Zapraszamy na kolejne spotkanie z niezwykłym podróżnikiem.
Tym razem Piotr Horzela opowie o Antarktyce.....
Wszystko zaczęło się w Gdyni.
Rosyjski statek turystyczny czarterowany przez Zakład Biologii Antarktyki zabrał na pokład ekipę techniczną, zapas jedzenia na najbliższy rok, sprzęt naukowy i ruszył w rejs na południe. Po trzydziestu dniach dotarliśmy do Argentyny, gdzie dołączyła do nas grupa naukowa. Kolejnych dziesięć dni i na horyzoncie ukazała się Wyspa Króla Jerzego. Wiatr, śnieg i wyjątkowo duże tego roku zaspy nie ułatwiały nam rozładunku statku. Po pięciu dniach było po wszystkim, statek odpłynął. Można było usiąść w kuchni Polskiej Stacji Antarktycznej im. Henryka Arctowskiego i w spokoju napić się herbaty.

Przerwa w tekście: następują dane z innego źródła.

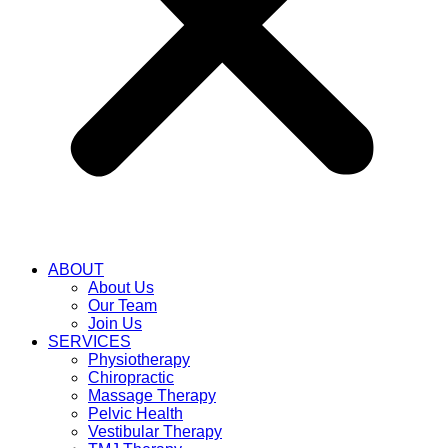
ABOUT
About Us
Our Team
Join Us
SERVICES
Physiotherapy
Chiropractic
Massage Therapy
Pelvic Health
Vestibular Therapy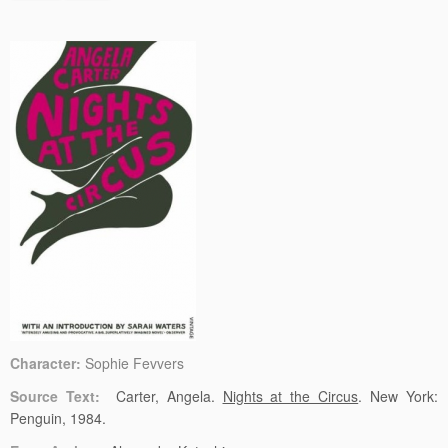
Character:
Sophie Fevvers
Source Text:
Carter, Angela.
Nights at the Circus
. New York:
Penguin, 1984.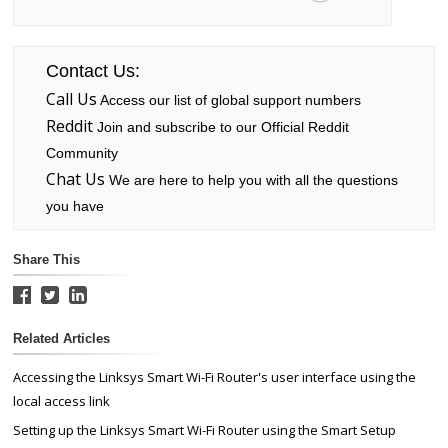
Contact Us:
Call Us
Access our list of global support numbers
Reddit
Join and subscribe to our Official Reddit
Community
Chat Us
We are here to help you with all the questions
you have
Share This
Related Articles
Accessing the Linksys Smart Wi-Fi Router's user interface using the
local access link
Setting up the Linksys Smart Wi-Fi Router using the Smart Setup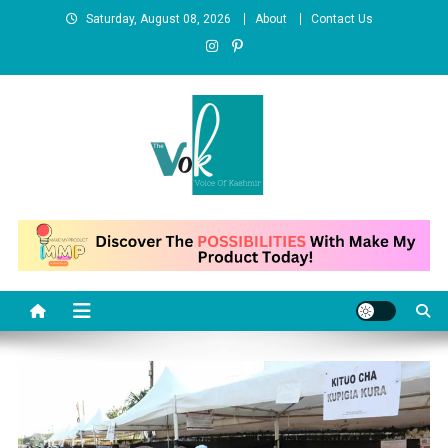
Skip
Saturday, August 08, 2026
About
Contact Us
to
content
News Portal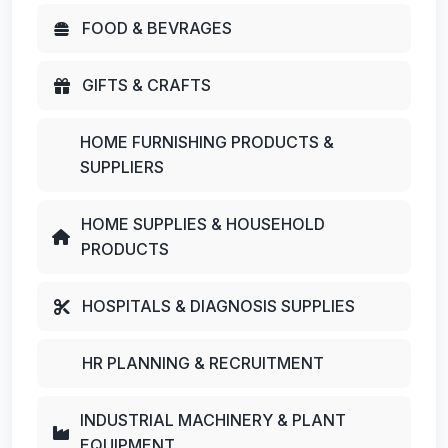
FOOD & BEVRAGES
GIFTS & CRAFTS
HOME FURNISHING PRODUCTS &
SUPPLIERS
HOME SUPPLIES & HOUSEHOLD
PRODUCTS
HOSPITALS & DIAGNOSIS SUPPLIES
HR PLANNING & RECRUITMENT
INDUSTRIAL MACHINERY & PLANT
EQUIPMENT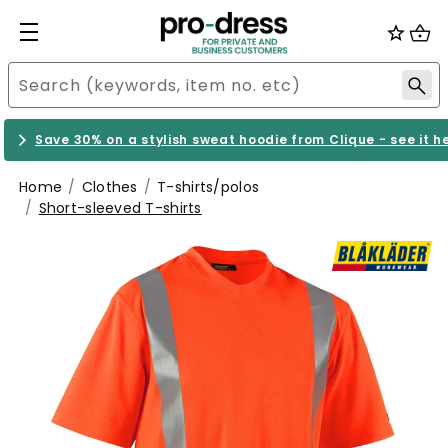
Save 30% on a stylish sweat hoodie from Clique - see it h
Home
Clothes
T-shirts/polos
Short-sleeved T-shirts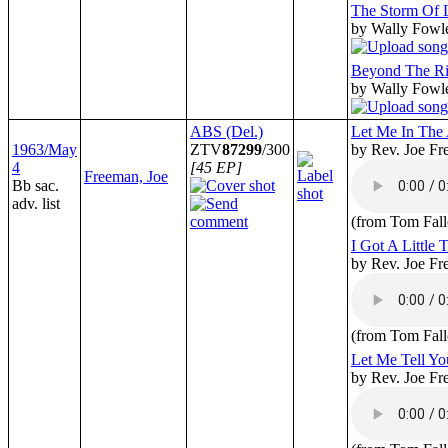
The Storm Of 
by Wally Fowl
Beyond The Ri
by Wally Fowl
ABS (Del.)
Let Me In The
1963/May
ZTV
87299
/300
by Rev. Joe F
4
[45 EP]
Freeman, Joe
Bb sac.
adv. list
(from Tom Fall
I Got A Little
by Rev. Joe F
(from Tom Fall
Let Me Tell Y
by Rev. Joe F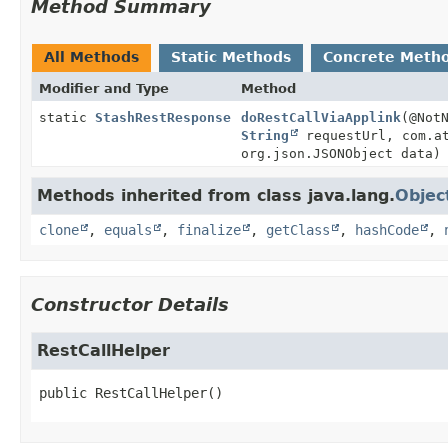
Method Summary
All Methods
Static Methods
Concrete Meth
Modifier and Type
Method
static
StashRestResponse
doRestCallViaApplink
(@Not
String
requestUrl, com.at
org.json.JSONObject data)
Methods inherited from class java.lang.
Objec
clone
,
equals
,
finalize
,
getClass
,
hashCode
,
Constructor Details
RestCallHelper
public
RestCallHelper
()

Nigdy wcześniej nie widziałem nawet góry lodowej a tutaj wszystko było nowe. Na krach pływały krabojady, pingwiny śmigały po dachu zasypanej śniegiem stacji. Głuche pomruki dochodzące z oddali - które człowiek wychowany w naszych szerokościach geograficznych automatycznie brał za odgłosy burzy - były dźwiękami powstającymi podczas cielenia się lodowców (tak cielą się, cielą).

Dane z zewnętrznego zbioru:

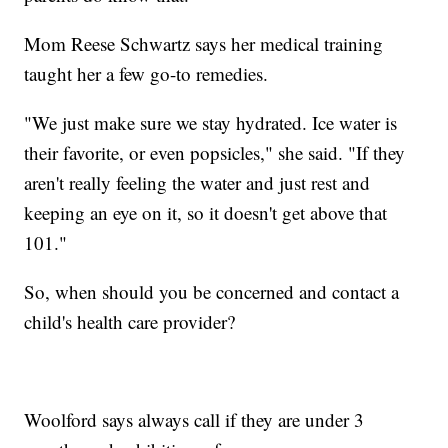
Mom Reese Schwartz says her medical training
taught her a few go-to remedies.
"We just make sure we stay hydrated. Ice water is
their favorite, or even popsicles," she said. "If they
aren't really feeling the water and just rest and
keeping an eye on it, so it doesn't get above that
101."
So, when should you be concerned and contact a
child's health care provider?
Woolford says always call if they are under 3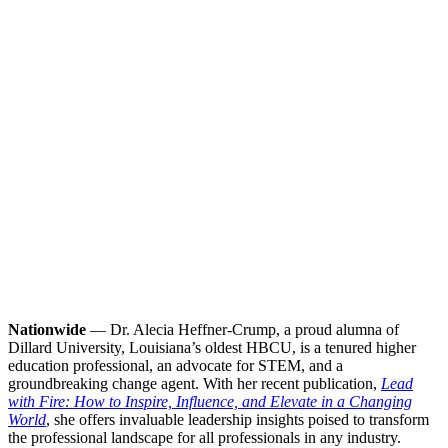
Nationwide
— Dr. Alecia Heffner-Crump, a proud alumna of
Dillard University, Louisiana’s oldest HBCU, is a tenured higher
education professional, an advocate for STEM, and a
groundbreaking change agent. With her recent publication,
Lead
with Fire: How to Inspire, Influence, and Elevate in a Changing
World
, she offers invaluable leadership insights poised to transform
the professional landscape for all professionals in any industry.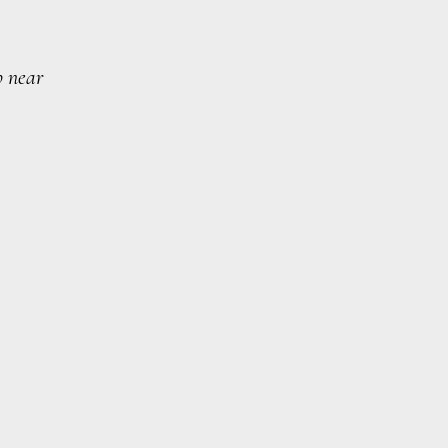
p near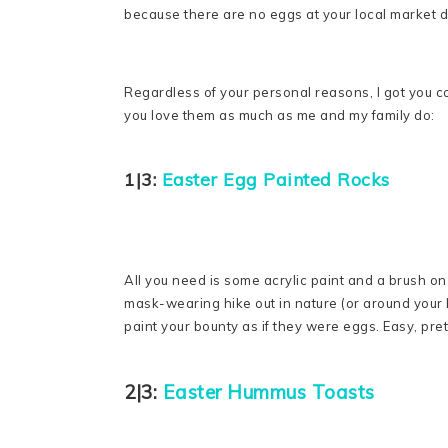
because there are no eggs at your local market due
Regardless of your personal reasons, I got you c
you love them as much as me and my family do:
1|3:
Easter Egg Painted Rocks
All you need is some acrylic paint and a brush on 
mask-wearing hike out in nature (or around your 
paint your bounty as if they were eggs. Easy, prett
2|3:
Easter Hummus Toasts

W antarktycznym klimacie spędziłem blisko półtora roku. Pracowałem na lodowcach, pomagałem rozstawiać obozy terenowe geologom, zajmowałem się obserwacjami zwierząt - z trzema gatunkami pingwinów na czele. Poza tym, gotowałem, pomagałem w remontach i utrzymaniu stacji. Nie da się tego wszystkiego dokładnie opisać, ale będzie można trochę posłuchać i popatrzeć.